All of lore.kernel.org
 help / color / mirror / Atom feed
* [PATCH 2 of 9] MD:  should_read_superblock
@ 2011-05-24  3:06 Jonathan Brassow
  2011-05-25  4:01 ` NeilBrown
  0 siblings, 1 reply; 5+ messages in thread
From: Jonathan Brassow @ 2011-05-24  3:06 UTC (permalink / raw)
  To: linux-raid

Patch name: md-should_read_superblock.patch

Add new function to determine whether MD superblocks should be read.

It used to be sufficient to check if mddev->raid_disks was set to determine
whether to read the superblock or not.  However, device-mapper (dm-raid.c)
sets this value before calling md_run().  Thus, we need additional mechanisms
for determining whether to read the superblock.  This patch adds the condition
that if rdev->meta_bdev is set, the superblock should be read - something that
only device-mapper does (and only when there are superblocks to be read/used).

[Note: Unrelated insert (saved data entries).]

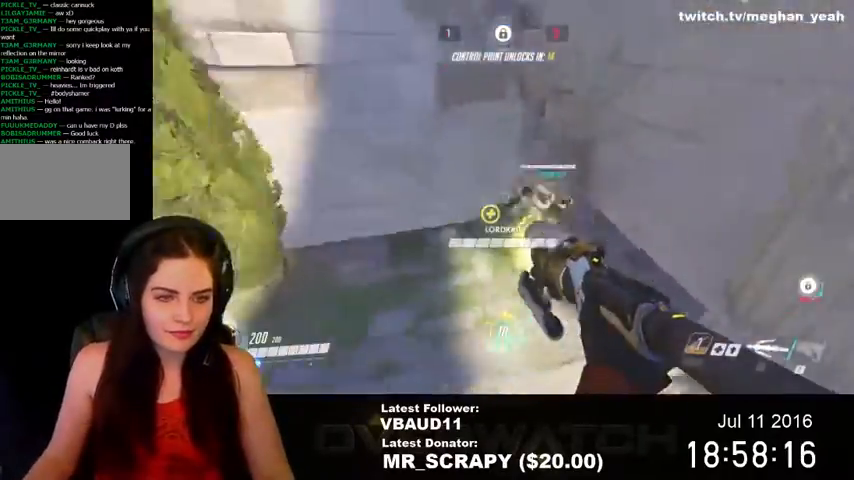
{"keys": ["a", "shift", "space"], "mouse": ["left"], "events": [[433, "w", "up"]]}
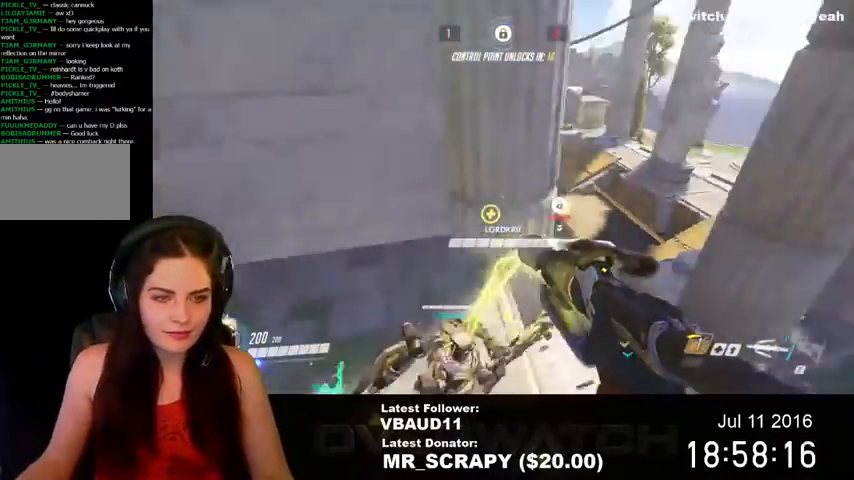
{"keys": ["w"], "mouse": ["left"], "events": [[167, "space", "up"], [233, "w", "down"], [267, "shift", "up"], [400, "a", "up"]]}
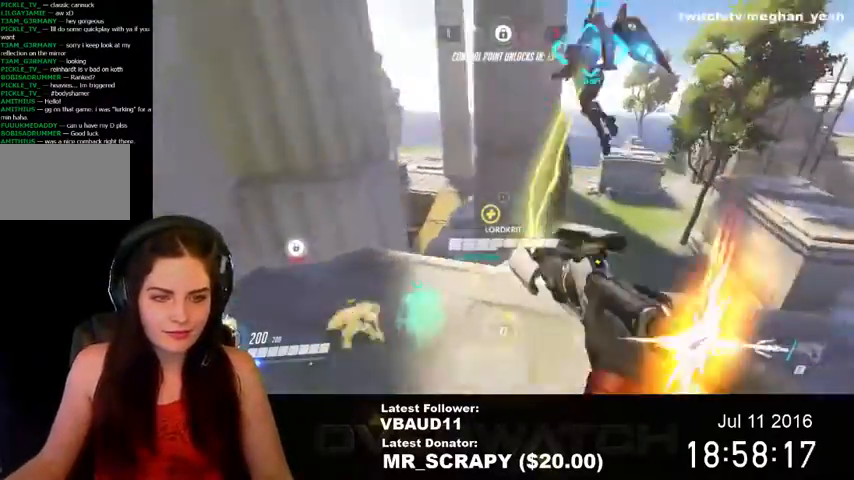
{"keys": ["d", "w"], "mouse": ["left"], "events": [[33, "d", "down"], [100, "w", "up"], [167, "mouse_left", "up"], [233, "mouse_left", "down"], [433, "w", "down"]]}
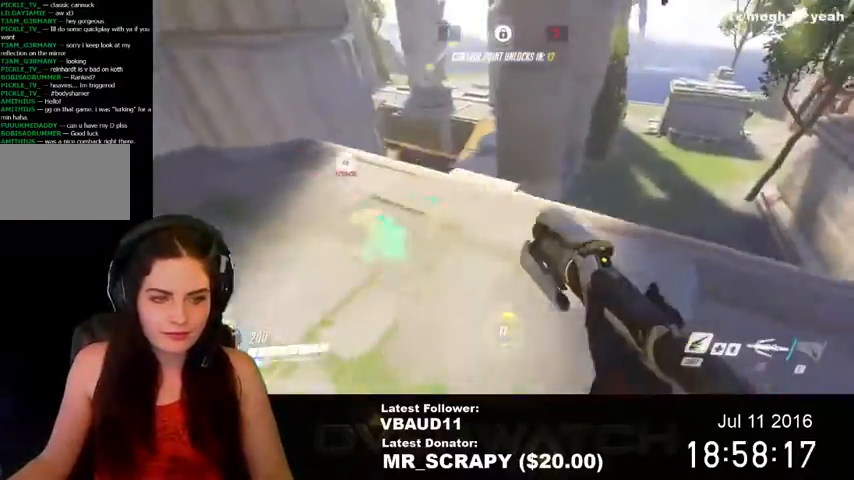
{"keys": ["d", "w"], "mouse": ["left"], "events": [[233, "d", "up"], [267, "a", "down"], [367, "a", "up"], [500, "d", "down"]]}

Signed-off-by: Jonathan Brassow <jbrassow@redhat.com>

Index: linux-2.6/drivers/md/md.c
===================================================================
--- linux-2.6.orig/drivers/md/md.c
+++ linux-2.6/drivers/md/md.c
@@ -4421,6 +4421,20 @@ static void md_safemode_timeout(unsigned
 	md_wakeup_thread(mddev->thread);
 }
 
+static int should_read_super(mddev_t *mddev)
+{
+	mdk_rdev_t *rdev, *tmp;
+
+	if (!mddev->raid_disks)
+		return 1;
+
+	rdev_for_each(rdev, tmp, mddev)
+		if (rdev->meta_bdev)
+			return 1;
+
+	return 0;
+}
+
 static int start_dirty_degraded;
 
 int md_run(mddev_t *mddev)
@@ -4442,7 +4456,7 @@ int md_run(mddev_t *mddev)
 	/*
 	 * Analyze all RAID superblock(s)
 	 */
-	if (!mddev->raid_disks) {
+	if (should_read_super(mddev)) {
 		if (!mddev->persistent)
 			return -EINVAL;
 		analyze_sbs(mddev);

^ permalink raw reply	[flat|nested] 5+ messages in thread

* Re: [PATCH 2 of 9] MD:  should_read_superblock
  2011-05-24  3:06 [PATCH 2 of 9] MD: should_read_superblock Jonathan Brassow
@ 2011-05-25  4:01 ` NeilBrown
  2011-05-25 14:00   ` Jonathan Brassow
  0 siblings, 1 reply; 5+ messages in thread
From: NeilBrown @ 2011-05-25  4:01 UTC (permalink / raw)
  To: Jonathan Brassow; +Cc: linux-raid

On Mon, 23 May 2011 22:06:09 -0500 Jonathan Brassow <jbrassow@f14.redhat.com>
wrote:

> Patch name: md-should_read_superblock.patch
> 
> Add new function to determine whether MD superblocks should be read.
> 
> It used to be sufficient to check if mddev->raid_disks was set to determine
> whether to read the superblock or not.  However, device-mapper (dm-raid.c)
> sets this value before calling md_run().  Thus, we need additional mechanisms
> for determining whether to read the superblock.  This patch adds the condition
> that if rdev->meta_bdev is set, the superblock should be read - something that
> only device-mapper does (and only when there are superblocks to be read/used).
> 
> Signed-off-by: Jonathan Brassow <jbrassow@redhat.com>

I've been feeling uncomfortable about this and have spent a while trying to
see if my discomfort is at all justified.  It seems that maybe it is.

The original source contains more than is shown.